Pour M. Seabrook, ces mesures exceptionnelles et l'isolement ont été ordonnés «de façon à ne pas le mettre en danger. Nous le protégeons de quiconque pourrait être tenté de se faire un nom, de s'en prendre à lui».

Les responsables à Rikers Island se sont refusés à tout commentaire sur l'état psychologique du détenu.

Un porte-parole a assuré que tous les prisonniers étaient soumis aux mêmes règles de sécurité. «L'état de santé d'un détenu est confidentiel», a indiqué ce porte-parole.

Le «règlement exige que chaque détenu soit évalué en fonction du risque qu'il puisse se faire du mal ou en faire aux autres. L'administration pénitentiaire de la ville de New York observe les mêmes règles de sécurité et de santé pour tous les détenus», précise le document.

La surveillance de Dominique Strauss-Kahn, 62 ans, est ardue et inédite dans une prison qui héberge près de 14 000 détenus et nombre de criminels importants, mais personne du calibre politique et international du patron du FMI.
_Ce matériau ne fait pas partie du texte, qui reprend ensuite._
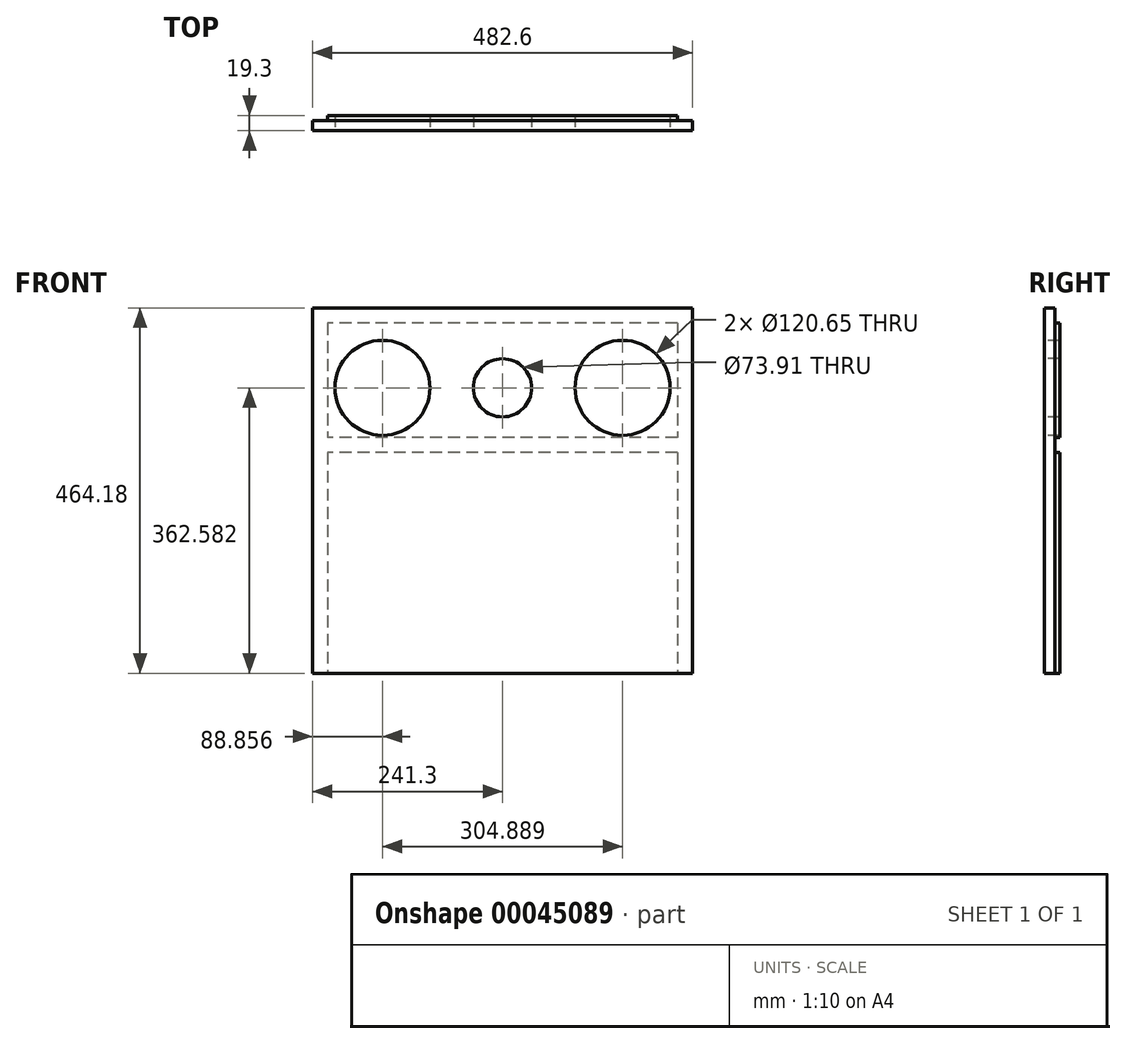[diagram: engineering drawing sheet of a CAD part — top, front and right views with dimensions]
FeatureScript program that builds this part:
annotation { "Feature Type Name" : "Feature", "Feature Type Description" : "" }
export const myFeature = defineFeature(function(context is Context, id is Id, definition is map)
    precondition{}
    {
        {
            var Q0;
            Q0=qCreatedBy(makeId("Front.planeOp"),FACE);
            var sketch = newSketch(context, id + "F0", { "sketchPlane" : qUnion([Q0])});
            skLineSegment(sketch, "E0.rect.bottom", {"start": v(-241.3, 232.1) * mm, "end": v(241.3, 232.1) * mm});
            skLineSegment(sketch, "E0.rect.top", {"start": v(-241.3, -232.1) * mm, "end": v(241.3, -232.1) * mm});
            skLineSegment(sketch, "E0.rect.left", {"start": v(-241.3, 232.1) * mm, "end": v(-241.3, -232.1) * mm});
            skLineSegment(sketch, "E0.rect.right", {"start": v(241.3, 232.1) * mm, "end": v(241.3, -232.1) * mm});
            skPoint(sketch, "E0.rect.middle", {"position": v(0, 0) * mm});
            skSolve(sketch);
        }
        {
            var Q0;
            Q0 = qSketchRegion(id + "F0", true);
            extrude(context, id + "F1", {"entities" : qUnion([Q0]), "depth" : 19.3 * mm});
        }
        {
            var Q0;
            Q0=makeQuery(id+"F1.opExtrude","CAP_FACE",FACE,{"disambiguationData":[OSD([sQuery(id+"F0.wireOp",EDGE,"E0.rect.bottom"),sQuery(id+"F0.wireOp",EDGE,"E0.rect.top"),sQuery(id+"F0.wireOp",EDGE,"E0.rect.left"),sQuery(id+"F0.wireOp",EDGE,"E0.rect.right")])],"isStart":false});
            var sketch = newSketch(context, id + "F2", { "sketchPlane" : qUnion([Q0])});
            skLineSegment(sketch, "E1", {"start": v(0, 232.1) * mm, "end": v(0, -232.1) * mm, "construction": true});
            skLineSegment(sketch, "E2", {"start": v(-241.3, 130.5) * mm, "end": v(241.3, 130.5) * mm, "construction": true});
            skPoint(sketch, "E3", {"position": v(-152.44, 130.5) * mm});
            skPoint(sketch, "E4", {"position": v(0, 130.5) * mm});
            skPoint(sketch, "E5.MirrorP", {"position": v(152.44, 130.5) * mm});
            skSolve(sketch);
        }
        {
            var Q0;
            Q0=sQuery(id+"F2.wireOp",VERTEX,"E4");
            var Q1;
            Q1=makeQuery(id+"F1.opExtrude","SWEPT_BODY",BODY,{"disambiguationData":[OSD([sQuery(id+"F0.wireOp",EDGE,"E0.rect.bottom"),sQuery(id+"F0.wireOp",EDGE,"E0.rect.top"),sQuery(id+"F0.wireOp",EDGE,"E0.rect.left"),sQuery(id+"F0.wireOp",EDGE,"E0.rect.right")])]});
            hole(context, id + "F3", {"style" : HoleStyle.SIMPLE, "holeDiameter" : 73.9 * mm, "endStyle" : HoleEndStyle.THROUGH, "locations" : qUnion([Q0]), "scope" : qUnion([Q1])});
        }
        {
            var Q0;
            Q0=sQuery(id+"F2.wireOp",VERTEX,"E3");
            var Q1;
            Q1=sQuery(id+"F2.wireOp",VERTEX,"E5.MirrorP");
            var Q2;
            Q2=makeQuery(id+"F1.opExtrude","SWEPT_BODY",BODY,{"disambiguationData":[OSD([sQuery(id+"F0.wireOp",EDGE,"E0.rect.bottom"),sQuery(id+"F0.wireOp",EDGE,"E0.rect.top"),sQuery(id+"F0.wireOp",EDGE,"E0.rect.left"),sQuery(id+"F0.wireOp",EDGE,"E0.rect.right")])]});
            hole(context, id + "F4", {"style" : HoleStyle.SIMPLE, "holeDiameter" : 120.65 * mm, "endStyle" : HoleEndStyle.THROUGH, "locations" : qUnion([Q0, Q1]), "scope" : qUnion([Q2])});
        }
        {
            var Q0;
            Q0=makeQuery(id+"F1.opExtrude","CAP_FACE",FACE,{"disambiguationData":[OSD([sQuery(id+"F0.wireOp",EDGE,"E0.rect.bottom"),sQuery(id+"F0.wireOp",EDGE,"E0.rect.top"),sQuery(id+"F0.wireOp",EDGE,"E0.rect.left"),sQuery(id+"F0.wireOp",EDGE,"E0.rect.right")])],"isStart":true});
            var sketch = newSketch(context, id + "F5", { "sketchPlane" : qUnion([Q0])});
            skLineSegment(sketch, "E6.bottom", {"start": v(-241.3, 232.1) * mm, "end": v(-222, 232.1) * mm});
            skLineSegment(sketch, "E6.top", {"start": v(-241.3, -232.1) * mm, "end": v(-222, -232.1) * mm});
            skLineSegment(sketch, "E6.left", {"start": v(-241.3, 232.1) * mm, "end": v(-241.3, -232.1) * mm});
            skLineSegment(sketch, "E6.right", {"start": v(-222, 232.1) * mm, "end": v(-222, -232.1) * mm});
            skLineSegment(sketch, "E7.bottom", {"start": v(241.3, 232.1) * mm, "end": v(222, 232.1) * mm});
            skLineSegment(sketch, "E7.top", {"start": v(241.3, -232.1) * mm, "end": v(222, -232.1) * mm});
            skLineSegment(sketch, "E7.left", {"start": v(241.3, 232.1) * mm, "end": v(241.3, -232.1) * mm});
            skLineSegment(sketch, "E7.right", {"start": v(222, 232.1) * mm, "end": v(222, -232.1) * mm});
            skLineSegment(sketch, "E8.bottom", {"start": v(-241.3, 232.1) * mm, "end": v(241.3, 232.1) * mm});
            skLineSegment(sketch, "E8.top", {"start": v(-241.3, 212.79) * mm, "end": v(241.3, 212.79) * mm});
            skLineSegment(sketch, "E8.left", {"start": v(-241.3, 232.1) * mm, "end": v(-241.3, 212.79) * mm});
            skLineSegment(sketch, "E8.right", {"start": v(241.3, 232.1) * mm, "end": v(241.3, 212.79) * mm});
            skLineSegment(sketch, "E9.bottom", {"start": v(-241.3, 67.37) * mm, "end": v(241.3, 67.37) * mm});
            skLineSegment(sketch, "E9.top", {"start": v(-241.3, 48.07) * mm, "end": v(241.3, 48.07) * mm});
            skLineSegment(sketch, "E9.left", {"start": v(-241.3, 67.37) * mm, "end": v(-241.3, 48.07) * mm});
            skLineSegment(sketch, "E9.right", {"start": v(241.3, 67.37) * mm, "end": v(241.3, 48.07) * mm});
            skSolve(sketch);
        }
        {
            var Q0;
            Q0 = qSketchRegion(id + "F5", true);
            extrude(context, id + "F6", {"entities" : qUnion([Q0]), "operationType" : NewBodyOperationType.REMOVE, "oppositeDirection" : true, "depth" : 6.35 * mm});
        }
    });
«Nous n'avons jamais eu un cas pareil», dit M. Seabrook. «C'est quelqu'un de très très haut niveau. Un candidat présidentiel d'une grande puissance qui est alliée des États-Unis». Pour lui, le département d'État pourrait en fin de compte intervenir pour essayer de «trouver quelque solution».

Les appels à la démission de Strauss-Kahn se sont fait plus pressants. Timothy Geithner, secrétaire américain au Trésor, a affirmé mardi que le potentiel candidat à la présidentielle française n'était «clairement plus en position de diriger» le FMI.

Par ailleurs, les pays européens placent leurs pions pour s'assurer de garder le siège de Strauss-Kahn dans leur giron et empêcher les pays émergents d'y placer l'un de leurs représentants.

L'Allemagne et d'autres gouvernements du Vieux Continent font déjà valoir que la région devrait garder les rênes du FMI, comme le veut la tradition depuis la Seconde Guerre mondiale. Les capitales citent les crises budgétaires dans la zone euro pour expliquer la nécessité de conserver le contrôle de l'organisation internationale. Le FMI est notamment impliqué dans les prêts de sauvetage budgétaire accordés à l'Irlande, la Grèce et au Portugal.

Christoph Steegmans, porte-parole de Berlin, a affirmé mercredi que Dominique Strauss-Kahn avait droit à la présomption d'innocence mais que «si la direction du FMI doit être remplie, le gouvernement soutient que le poste devrait être encore comblé par un Européen».

Les événements des derniers jours ont jeté un nouvel éclairage sur l'entente tacite qui réserve le Fonds monétaire international à un Européen et la Banque mondiale à un Américain.